BALTIMORE — In order to get rid of the vestiges of segregation in Maryland’s higher education system, historically Black institutions (HBIs) in the state should have the right to offer unique, high-demand courses that cannot be duplicated at nearby traditionally White colleges. This was the assertion of lawyers arguing on behalf of the HBIs Thursday in the closing remarks of the remedy phase of a landmark desegregation case.

But instead of allowing the Black colleges to offer programs that cannot be duplicated at nearby traditionally White Institutions, (TWIs), the state has “poured more illegal concrete” by allowing the TWIs to offer duplicate courses anyway, attorney Michael B. Jones argued on behalf of The Coalition for Equity and Excellence in Maryland Higher Education.

“This makes it difficult to dismantle,” Jones argued Thursday before U.S. District Court Judge Catherine C. Blake.

Jones made his remarks as the court seeks to develop a remedy for the case in which the court found in 2013 that Maryland has violated the constitutional rights of students at three of Maryland’s four HBIs by unnecessarily duplicating certain programs at nearby White institutions.

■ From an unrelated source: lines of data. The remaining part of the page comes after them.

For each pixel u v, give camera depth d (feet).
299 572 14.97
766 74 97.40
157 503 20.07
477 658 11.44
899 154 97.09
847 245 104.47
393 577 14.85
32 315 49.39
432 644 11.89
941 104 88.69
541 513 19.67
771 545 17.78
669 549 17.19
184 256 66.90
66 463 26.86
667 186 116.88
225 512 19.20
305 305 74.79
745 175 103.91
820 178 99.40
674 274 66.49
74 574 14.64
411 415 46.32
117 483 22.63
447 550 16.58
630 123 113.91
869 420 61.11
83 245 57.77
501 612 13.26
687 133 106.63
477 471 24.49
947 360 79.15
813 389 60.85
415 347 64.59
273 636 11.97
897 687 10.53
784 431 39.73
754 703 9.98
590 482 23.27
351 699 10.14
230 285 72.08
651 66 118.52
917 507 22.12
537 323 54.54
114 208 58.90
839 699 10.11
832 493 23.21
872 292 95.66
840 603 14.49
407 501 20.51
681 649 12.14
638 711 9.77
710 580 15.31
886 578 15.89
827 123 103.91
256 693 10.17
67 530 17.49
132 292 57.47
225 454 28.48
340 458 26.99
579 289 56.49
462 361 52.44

Jones argued that the state’s HBIs be given $50 million each over 10 years for marketing and scholarships, as well as $50 million each over 10 years to “strengthen academic niches” at their institutions — all aimed at reducing the effects of segregation at the schools. Maryland’s HBIs are Morgan State University, Coppin State University, Bowie State University, and the University of Maryland Eastern Shore, although the latter was exempted from the court’s finding that unnecessary program duplication was causing segregative effects.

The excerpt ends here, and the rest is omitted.